In the records below, some lines hold the word "picture". Copy each of those lines.

====== Data ======

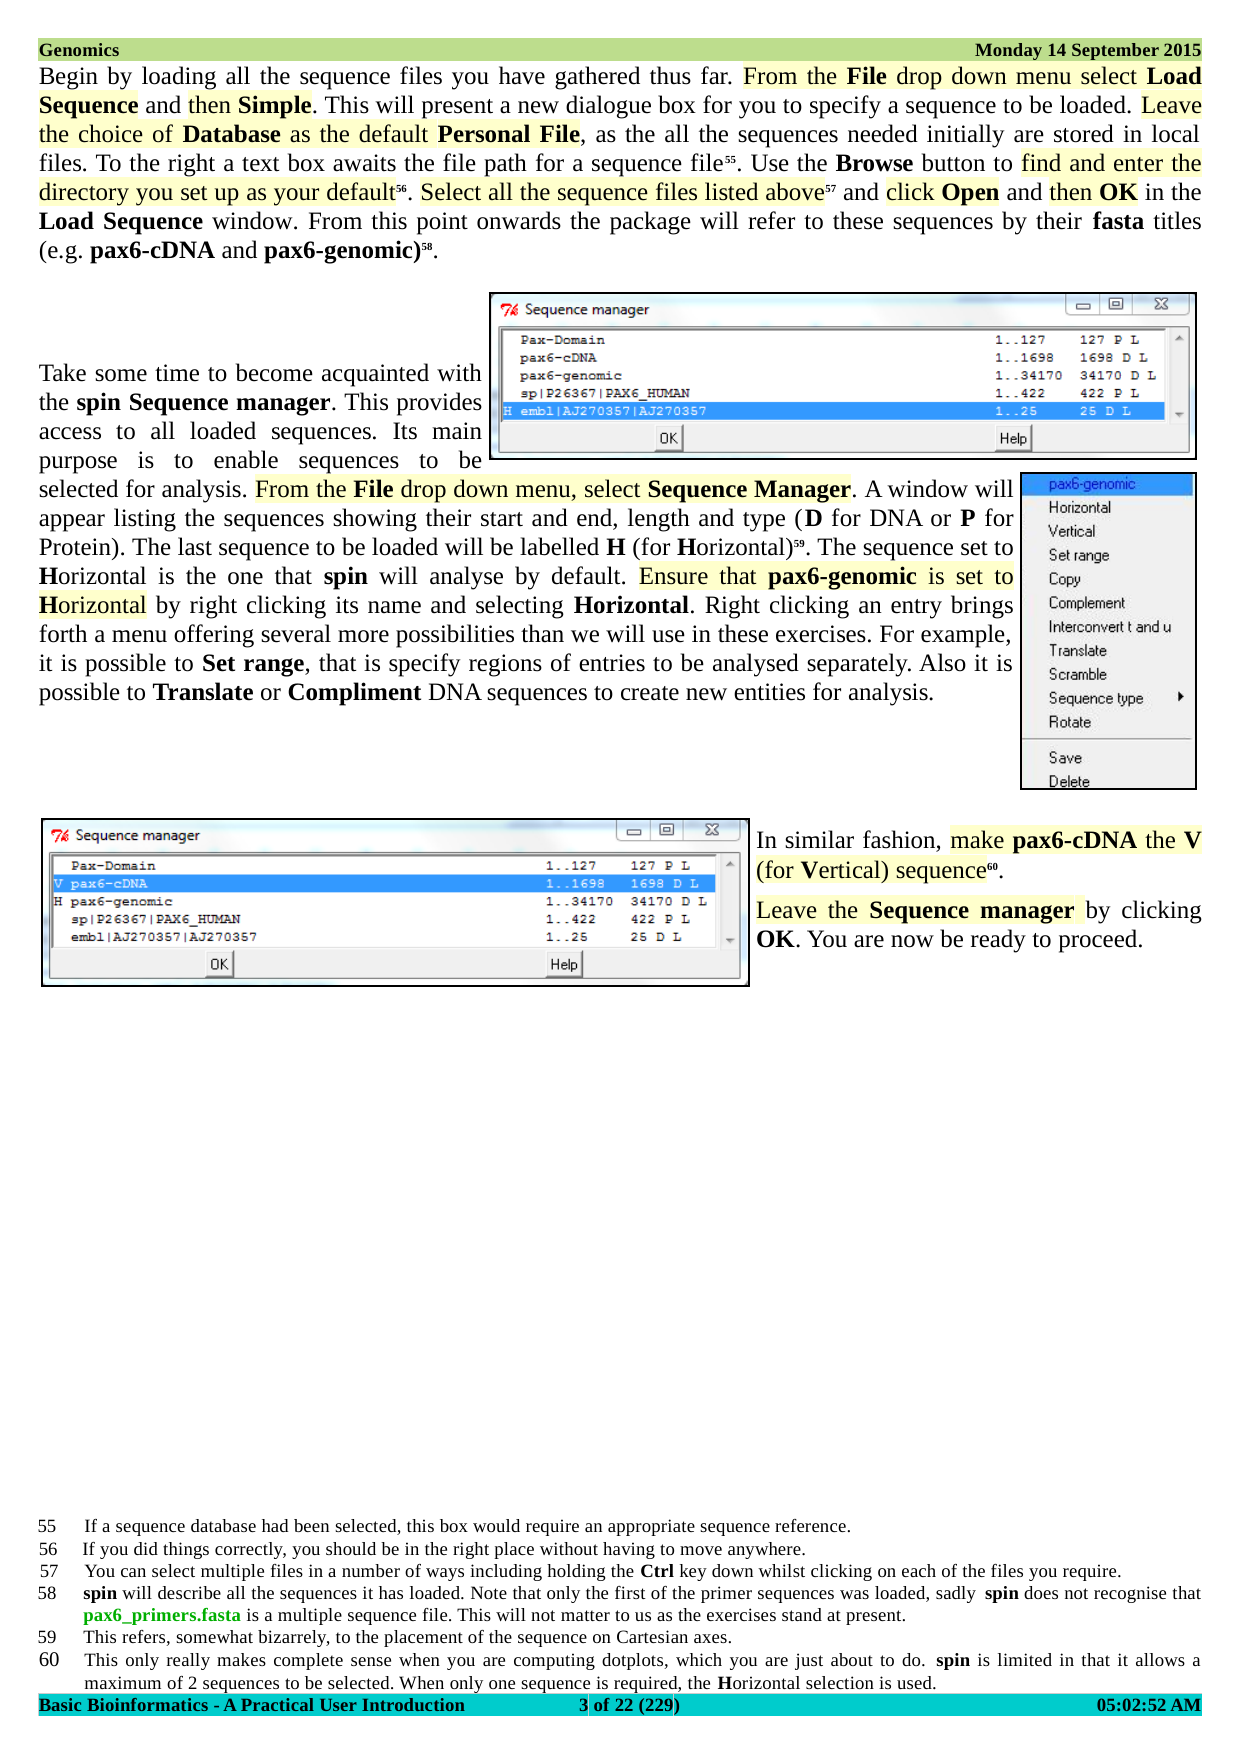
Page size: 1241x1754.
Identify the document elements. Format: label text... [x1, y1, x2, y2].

text spin will describe all the sequences it has loaded. Note that only the first of the primer sequences was loaded, sadly spin does not recognise that pax6_primers.fasta is a multiple sequence file. This will not matter to us as the exercises stand at present. [37, 1581, 1202, 1625]
picture [43, 820, 748, 985]
picture [491, 294, 1195, 458]
text In similar fashion, make pax6-cDNA the V (for Vertical) sequence. [750, 825, 1202, 883]
text If a sequence database had been selected, this box would require an appropriate sequence reference. [37, 1515, 1202, 1537]
text This refers, somewhat bizarrely, to the placement of the sequence on Cartesian axes. [37, 1625, 1202, 1647]
text Leave the Sequence manager by clicking OK. You are now be ready to proceed. [750, 895, 1202, 953]
text You can select multiple files in a number of ways including holding the Ctrl key down whilst clicking on each of the files you require. [39, 1559, 1202, 1581]
text This only really makes complete sense when you are computing dotplots, which you are just about to do. spin is limited in that it allows a maximum of 2 sequences to be selected. When only one sequence is required, the Horizontal selection is used. [38, 1647, 1202, 1693]
text Begin by loading all the sequence files you have gathered thus far. From the File drop down menu select Load Sequence and then Simple. This will present a new dialogue box for you to specify a sequence to be loaded. Leave the choice of Database as the default Personal File, as the all the sequences needed initially are stored in local files. To the right a text box awaits the file path for a sequence file. Use the Browse button to find and enter the directory you set up as your default. Select all the sequence files listed above and click Open and then OK in the Load Sequence window. From this point onwards the package will refer to these sequences by their fasta titles (e.g. pax6-cDNA and pax6-genomic). [38, 61, 1202, 264]
text Take some time to become acquainted with the spin Sequence manager. This provides access to all loaded sequences. Its main purpose is to enable sequences to be selected for analysis. From the File drop down menu, select Sequence Manager. A window will appear listing the sequences showing their start and end, length and type (D for DNA or P for Protein). The last sequence to be loaded will be labelled H (for Horizontal). The sequence set to Horizontal is the one that spin will analyse by default. Ensure that pax6-genomic is set to Horizontal by right clicking its name and selecting Horizontal. Right clicking an entry brings forth a menu offering several more possibilities than we will use in these exercises. For example, it is possible to Set range, that is specify regions of entries to be analysed separately. Also it is possible to Translate or Compliment DNA sequences to create new entities for analysis. [38, 357, 1202, 706]
text If you did things correctly, you should be in the right place without having to move anywhere. [38, 1537, 1202, 1559]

======

> [Exercise response]:
picture [43, 820, 748, 985]
picture [491, 294, 1195, 458]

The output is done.